Darshna Rathore

Personal information
- Nationality: Indian
- Born: 3 September 2001 (age 24)
- Height: 1.67 m (5 ft 6 in)

Medal record
Women's shooting
Representing India
Asian Championships
| Gold medal – first place | 2023 Changwon | Mixed skeet team |
| Bronze medal – third place | 2019 Doha | Skeet team |

= Darshna Rathore =

Indian sport shooter

Darshna Rathore (born 3 September 2001) is an Indian sport shooter. She competes in the skeet discipline. She is part of the Indian shooting team at the Asian Games, Hangzhou, China. She was part of the Indian women's skeet team, along with Parinaaz Dhaliwal, and Ganemat Sekhon that finished fourth in the Asian Games shooting competitions.

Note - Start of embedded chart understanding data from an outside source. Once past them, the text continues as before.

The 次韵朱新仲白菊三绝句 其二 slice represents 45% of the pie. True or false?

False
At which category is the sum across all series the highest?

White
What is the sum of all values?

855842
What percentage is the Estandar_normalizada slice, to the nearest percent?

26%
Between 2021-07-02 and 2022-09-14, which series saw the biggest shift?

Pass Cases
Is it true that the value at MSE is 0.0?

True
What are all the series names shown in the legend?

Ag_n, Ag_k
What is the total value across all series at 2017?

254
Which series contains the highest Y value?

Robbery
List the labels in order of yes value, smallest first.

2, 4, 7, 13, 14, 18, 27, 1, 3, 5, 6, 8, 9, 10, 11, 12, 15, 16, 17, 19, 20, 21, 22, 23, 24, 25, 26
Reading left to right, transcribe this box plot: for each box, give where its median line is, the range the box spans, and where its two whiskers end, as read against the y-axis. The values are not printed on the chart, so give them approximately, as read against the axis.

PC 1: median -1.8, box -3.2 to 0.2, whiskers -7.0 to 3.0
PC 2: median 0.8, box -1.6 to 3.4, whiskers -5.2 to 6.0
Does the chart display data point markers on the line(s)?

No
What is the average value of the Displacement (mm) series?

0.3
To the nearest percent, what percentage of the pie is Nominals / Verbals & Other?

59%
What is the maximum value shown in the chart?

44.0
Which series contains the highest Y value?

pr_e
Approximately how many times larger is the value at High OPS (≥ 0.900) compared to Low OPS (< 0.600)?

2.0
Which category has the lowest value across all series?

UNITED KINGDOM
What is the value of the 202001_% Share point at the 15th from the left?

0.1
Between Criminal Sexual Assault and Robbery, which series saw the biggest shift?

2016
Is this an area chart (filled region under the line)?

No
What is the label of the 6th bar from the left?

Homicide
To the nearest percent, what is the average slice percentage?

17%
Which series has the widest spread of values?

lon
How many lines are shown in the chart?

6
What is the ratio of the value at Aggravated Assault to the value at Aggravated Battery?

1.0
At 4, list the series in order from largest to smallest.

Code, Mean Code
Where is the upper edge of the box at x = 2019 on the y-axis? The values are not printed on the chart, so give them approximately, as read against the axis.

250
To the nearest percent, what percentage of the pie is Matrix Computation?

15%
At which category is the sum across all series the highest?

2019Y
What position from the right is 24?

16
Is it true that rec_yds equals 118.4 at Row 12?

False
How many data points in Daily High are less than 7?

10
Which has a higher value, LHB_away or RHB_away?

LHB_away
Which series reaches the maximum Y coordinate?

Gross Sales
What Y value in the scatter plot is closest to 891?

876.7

Darshana won the bronze after equalling the National record score of 120 as she qualified for the six-woman final in her first World Cup at Almaty.

== Early life ==
Darshna hails from Rajasthan. She works with the Rajasthan Police.

== Career ==

- 2023: In May, she won bronze at the ISSF Astana Shotgun World Cup. In the qualifying, she made it to the six-woman final in second spot after equalling the national record of 120.
- 2023: She made her debut for senior India and won her first World Cup medal winning a bronze medal at the World Cup in Almaty.
- 2023: She took part in the skeet event at the Baku World Championship.
- 2023: In June, she took part in the Junior World Cup event at Suhl, Germany.
- 2022: She represented India in the skeet team event and individual event at the Osijek World Championship.
- 2021: In November, edged out India's top-ranked women's Skeet shooter Ganemat Sekhon of Punjab 50-46 to win her maiden National title.
- 2019: She took part in the Lonato Junior World Championships women's skeet and mixed skeet events.